Ce fut dès lors un crépitement de fusillade ininterrompu qui ne prit fin que vers le soir.

De toutes parts débouchaient les lapins refoulés sous le feu des tireurs, qui firent une véritable hécatombe.

Un incident se produisit qui pouvait avoir une issue funeste et qui amena une sueur froide sur le front de M. de Morvins.
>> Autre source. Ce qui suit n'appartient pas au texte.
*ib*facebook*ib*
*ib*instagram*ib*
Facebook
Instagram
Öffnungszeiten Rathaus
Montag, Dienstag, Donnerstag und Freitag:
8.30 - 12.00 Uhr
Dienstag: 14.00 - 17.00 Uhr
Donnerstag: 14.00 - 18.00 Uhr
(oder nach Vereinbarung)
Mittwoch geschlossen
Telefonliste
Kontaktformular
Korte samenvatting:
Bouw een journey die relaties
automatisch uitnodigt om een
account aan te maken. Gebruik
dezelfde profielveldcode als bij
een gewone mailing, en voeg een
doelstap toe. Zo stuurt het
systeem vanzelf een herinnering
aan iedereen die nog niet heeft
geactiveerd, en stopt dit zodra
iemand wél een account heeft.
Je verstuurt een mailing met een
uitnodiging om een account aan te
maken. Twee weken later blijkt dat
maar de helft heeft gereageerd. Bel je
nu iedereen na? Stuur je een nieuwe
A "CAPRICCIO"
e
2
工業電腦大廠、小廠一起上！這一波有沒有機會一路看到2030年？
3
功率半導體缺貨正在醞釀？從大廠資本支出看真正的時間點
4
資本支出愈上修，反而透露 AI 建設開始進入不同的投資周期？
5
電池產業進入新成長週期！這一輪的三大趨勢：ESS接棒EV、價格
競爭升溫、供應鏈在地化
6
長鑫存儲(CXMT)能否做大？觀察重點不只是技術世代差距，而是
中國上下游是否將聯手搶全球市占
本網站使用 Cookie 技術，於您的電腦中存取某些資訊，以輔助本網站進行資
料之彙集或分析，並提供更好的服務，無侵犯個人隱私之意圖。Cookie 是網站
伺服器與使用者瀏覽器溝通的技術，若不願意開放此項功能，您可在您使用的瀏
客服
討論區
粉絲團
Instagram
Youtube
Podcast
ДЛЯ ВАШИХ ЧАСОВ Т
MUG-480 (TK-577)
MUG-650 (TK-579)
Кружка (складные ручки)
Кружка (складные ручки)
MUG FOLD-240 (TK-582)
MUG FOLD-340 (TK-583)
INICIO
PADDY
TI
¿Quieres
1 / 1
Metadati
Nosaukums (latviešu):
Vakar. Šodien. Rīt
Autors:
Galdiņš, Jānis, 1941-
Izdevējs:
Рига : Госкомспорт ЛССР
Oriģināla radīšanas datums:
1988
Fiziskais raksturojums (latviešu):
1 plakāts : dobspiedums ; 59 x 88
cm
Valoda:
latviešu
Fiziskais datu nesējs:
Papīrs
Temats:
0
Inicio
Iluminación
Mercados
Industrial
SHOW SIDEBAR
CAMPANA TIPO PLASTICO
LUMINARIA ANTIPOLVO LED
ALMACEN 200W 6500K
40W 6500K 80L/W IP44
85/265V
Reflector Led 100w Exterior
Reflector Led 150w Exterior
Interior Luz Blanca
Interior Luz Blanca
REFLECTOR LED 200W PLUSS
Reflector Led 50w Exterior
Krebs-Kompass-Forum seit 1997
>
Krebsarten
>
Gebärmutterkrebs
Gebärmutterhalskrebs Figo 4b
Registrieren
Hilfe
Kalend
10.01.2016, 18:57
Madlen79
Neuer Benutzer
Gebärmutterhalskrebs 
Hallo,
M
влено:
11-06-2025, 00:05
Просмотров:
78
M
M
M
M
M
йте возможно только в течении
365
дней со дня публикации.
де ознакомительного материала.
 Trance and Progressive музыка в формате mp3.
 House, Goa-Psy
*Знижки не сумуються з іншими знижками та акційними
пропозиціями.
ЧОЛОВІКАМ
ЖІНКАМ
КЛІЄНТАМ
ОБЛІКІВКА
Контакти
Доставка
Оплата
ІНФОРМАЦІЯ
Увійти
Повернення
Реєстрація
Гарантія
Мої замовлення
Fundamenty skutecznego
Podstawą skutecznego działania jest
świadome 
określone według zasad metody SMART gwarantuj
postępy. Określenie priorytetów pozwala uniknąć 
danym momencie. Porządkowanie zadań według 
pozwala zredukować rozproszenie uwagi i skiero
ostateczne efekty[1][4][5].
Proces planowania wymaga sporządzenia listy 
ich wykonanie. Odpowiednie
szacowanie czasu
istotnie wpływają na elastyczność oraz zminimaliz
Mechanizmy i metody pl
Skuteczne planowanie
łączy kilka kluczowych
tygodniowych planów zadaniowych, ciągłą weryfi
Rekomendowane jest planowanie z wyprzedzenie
Le baron, prévoyant que quelques chevreuils affolés pourraient passer à portée des chasseurs, les avait prévenus de tenir en réserve quelques cartouches de gros plomb.

A un moment donné, M. de Morvins, croyant voir s'agiter dans un fourré une masse de couleur fauve, tira au jugé.

Presque aussitôt, et au moment où il allait redoubler, un être bizarre écarta les branches du hallier et sauta sur la route en poussant un éclat de rire.

C'était un de ces enfants abandonnés qu'on nomme des berdins dans le patois du pays et qu'on emploie, faute de mieux, à garder les troupeaux.

Le procureur frémit, bénissant sa maladresse qui lui avait fait rater le pauvre garçon. Quand il fut revenu de son émotion et qu'il voulut admonester le berdin, celui-ci avait déjà disparu.